Дневная стихотворная производительность была невысока. Прочее время Пфефферкорн изнывал от тоски. Кроме Жулка он видел только его жену, которая пресекала все попытки завязать разговор. Почти все время Пфефферкорн был один. Люминесцентная трубка горела круглосуточно. Отсутствие окон сбивало со счета времени, погружая в полудрему. Взбадриваясь, Пфефферкорн отжимался, качал пресс, делал «разножку» и приседания. Гремя цепью, исполнял бег на месте. Из трещин в потолке мысленно составлял карту мира. Шариковыми ручками местного производства, истекавшими пастой, играл на прутьях решетки, как на ксилофоне. В венерическом календаре отмечал прожитые дни. Неумолимо приближался триппер. Прижавшись ухом к стене, Пфефферкорн пытался уловить отголосок внешнего мира. Температура в камере наводила на мысль, что узилище расположено глубоко под землей. Интересно, какова вся тюрьма? Воображение рисовало бесконечный ряд камер, в которых плененные литераторы корпят над завершением поэмы. Я повидал таких, как вы. В живых никто не остался. Писательский скит хуже не придумаешь.

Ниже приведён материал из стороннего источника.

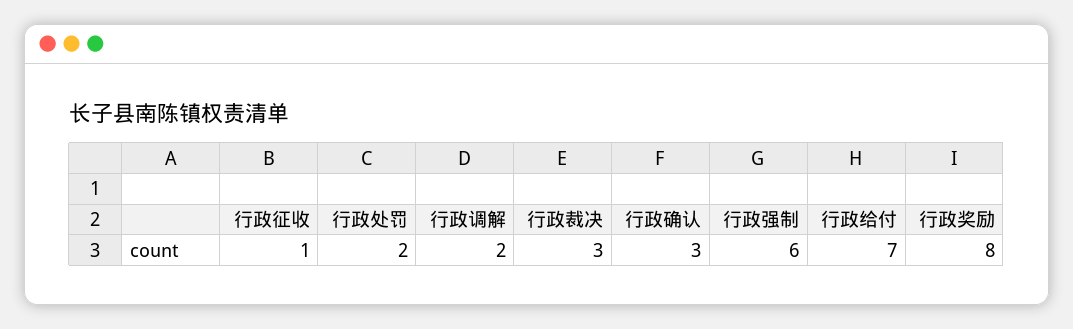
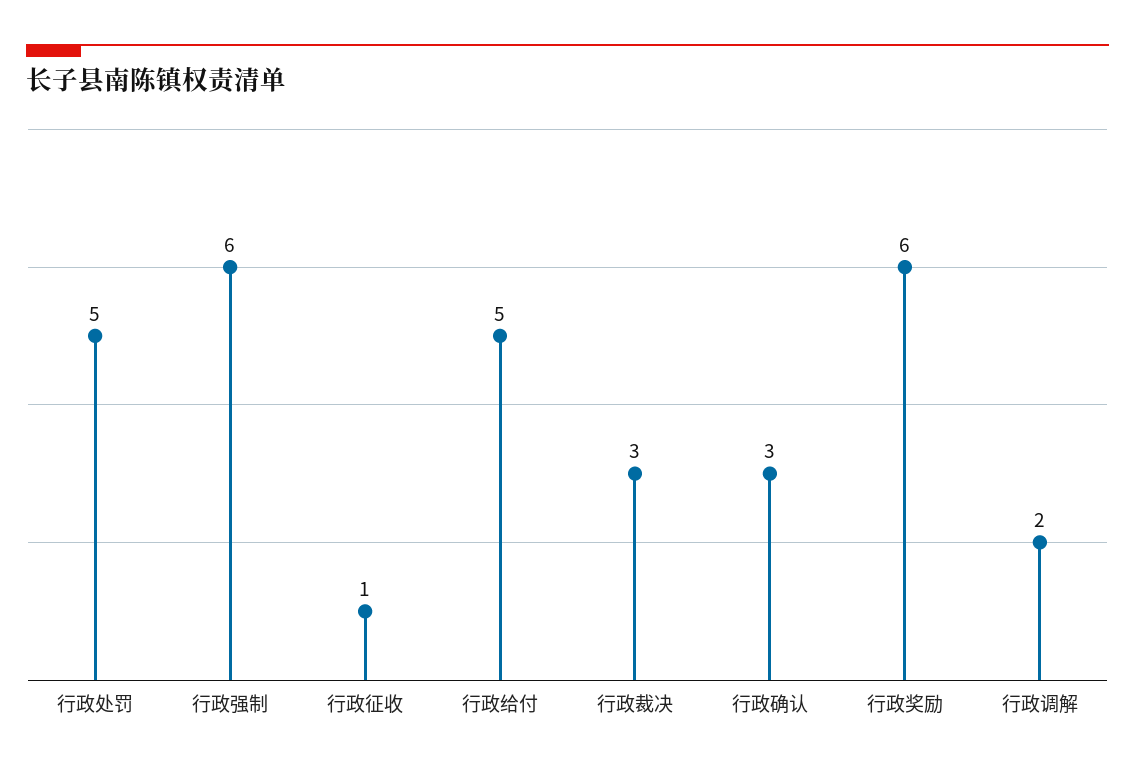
行政处罚: 2 -> 5
行政给付: 7 -> 5
行政奖励: 8 -> 6

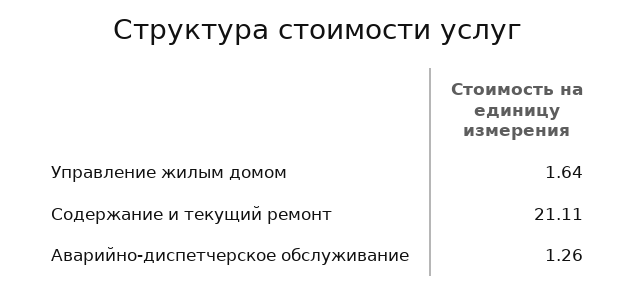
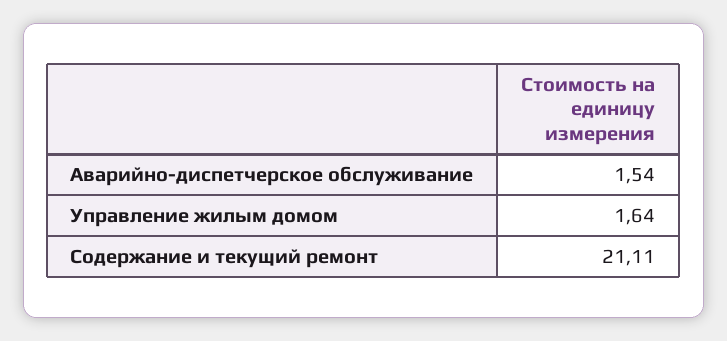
Аварийно-диспетчерское обслуживание: 1.26 -> 1.54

Шел седьмой день плена. Оторвавшись от работы, за решеткой Пфефферкорн увидел премьер-министра, который, заложив руки за спину, покачивался с пятки на носок. Жулк хотел что-то сказать, но передумал и молча бросил в камеру бумажный шарик, подскочивший к ногам узника.
Пфефферкорн развернул смятый листок с неразборчивыми каракулями, сплошь в исправлениях и вставках, и хмуро взглянул на визитера.
Жулк поклонился:
— Сэр, вы — первый читатель.
Оказалось, он представил собственное видение финала поэмы. Не дождавшись противоядия, царь умирает, и убитый горем царевич Василий, отрекшись от престола, передает царские земли народу. Он ведет жизнь простого человека — возделывает поля и пасет коз, обретая спасение в ручном труде, — и в конце концов находит упокоение под чахлым деревом на лугах Западной Злабии. Тяжеловесное, поспешное и неумелое творение. Худшая разновидность агитпропа. Надуманный сюжет, смутные образы, ходульные персонажи.
— Чудесно, — преподавательским тоном сказал Пфефферкорн.
Жулк нахмурился:
— Неправда.
— Честно. Даже не понимаю, зачем я-то вам понадобился.
— Это гадко, мерзко, оскорбительно для глаза и уха. Прошу вас, вот что надо сказать!
— Нет-нет, весьма… живенько.
Жулк рухнул на колени. И взвыл, вцепившись в волосы.
— Вы слишком требовательны к себе, — сказал Пфефферкорн.
Премьер-министр застонал.
— Конечно, небольшая правка не помешает, но для первой пробы…
Жулк взревел и вскочил на ноги. Как безумный, затряс решетку.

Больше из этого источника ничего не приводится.